In a post calling out a recent study that showed huge percentages of online activity coming from suspicious sources as hyperbolic at best, detrimental at worst, Douglas de Jager, head of the traffic analysis firm spider.io, makes several suggestions for the IAB’s Traffic of Good Intent Task Force to address the “systemic failures” afflicting the of display advertising industry.
What Does “Suspicious Traffic” Even Mean?
Prompted by my request to get his take on that particular study, reported on here, the spider.io post calls for a stop to “disingenuous scaremongering” by self-interested parties who stand to benefit from online security fears. De Jager writes, “If the industry continues to be fed these sorts of untruths, the true facts will almost certainly be lost. We will collectively be like The Boy Who Cried Wolf.”
The industry should stop talking about “suspicious traffic” altogether, according to de Jager, because the definition of what is constitutes as suspicious varies widely by source and context.
“Our contention is that if inventory quality is to improve to the extent that it can and should, then it is imperative that the whole industry adopts more fine-grained terminology”

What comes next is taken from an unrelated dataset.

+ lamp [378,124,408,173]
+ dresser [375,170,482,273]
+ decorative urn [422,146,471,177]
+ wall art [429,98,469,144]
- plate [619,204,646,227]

Establish A Common Taxonomy for Illegitimate Ad Requests
De Jager calls for coordination between demand side and supply side of the online advertising ecosystem to be sure both sides are talking about the same thing by establishing a common taxonomy for illegitimate ad requests.

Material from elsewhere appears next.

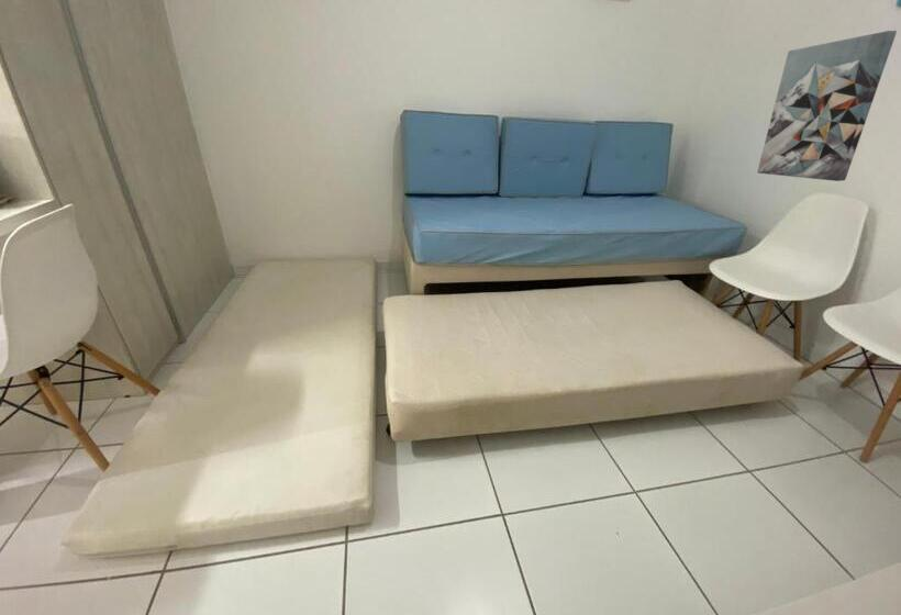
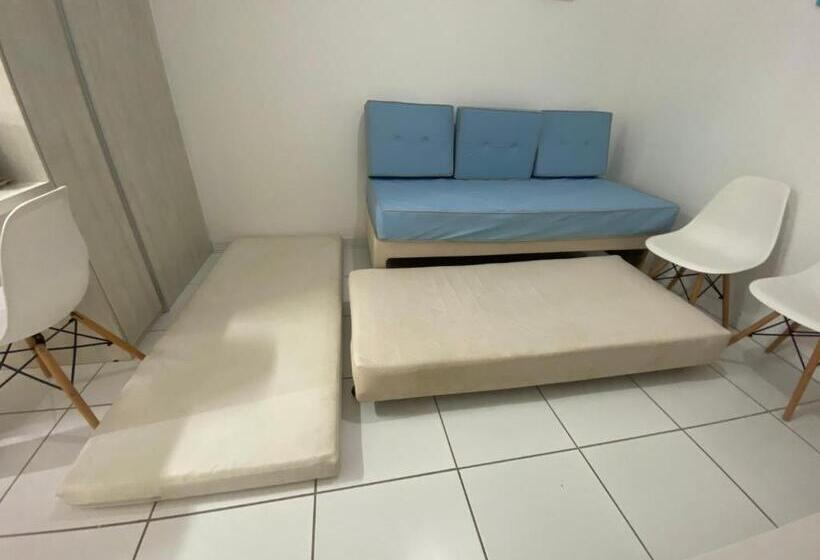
- wall art [756,30,898,182]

“Ambiguous language/terminology is being used widely to describe the industry’s problems with illegitimate ad impressions—both by the demand side and by the supply side—and this makes solving these problems difficult,” he writes.
To that end, spider.io suggests the industry adopt a fine-grained taxonomy — used by both demand side and supply side. Following is the list of labels the company currently applies to illegitimate ad requests:
- Hijacked device* with a fully automated browser — the Chameleon Botnet, first discovered by spider.io, is an example
- Hijacked device* where the browsing session of the unwitting device owner is hijacked through a redirect/pop-up/pop-under
- Hijacked device* where ads are injected into pages visited by the unwitting device owner — such as Sambreel AdWare injecting ads on YouTube
- Fraudulent ad hiding
- Crawler masquerading as a legitimate user
- Non-browser User-Agent header
- Cloud IP Address
- Browser prerendering
The company calls for additional suggestions and acknowledges the list may not be complete or even granular enough, noting, for example, that brand-safety specialists might have their own site-categorization labels to add to the list.
Establish An Advertising Security Mailing List
Instead of limiting input to the industry leaders on the IAB’s Task Force, spider.io suggests opening the channels of communication to everyone in the industry. A mailing list modeled on the general security mailing list, Bugtraq, on which information security vulnerabilities are often first announced, for example, would allow everyone in the ecosystem to review and debate how best to secure the legitimacy of the ad inventory being traded.
Here again, spider.io calls for specificity when disclosing vulnerability details if such a system is developed: “The credibility of our collective efforts to improve inventory quality is at stake. So as an industry we need to be vigilant for sweeping, unsubstantiated generalisations.”
So, what do you think? Are these proposals worthy of further consideration?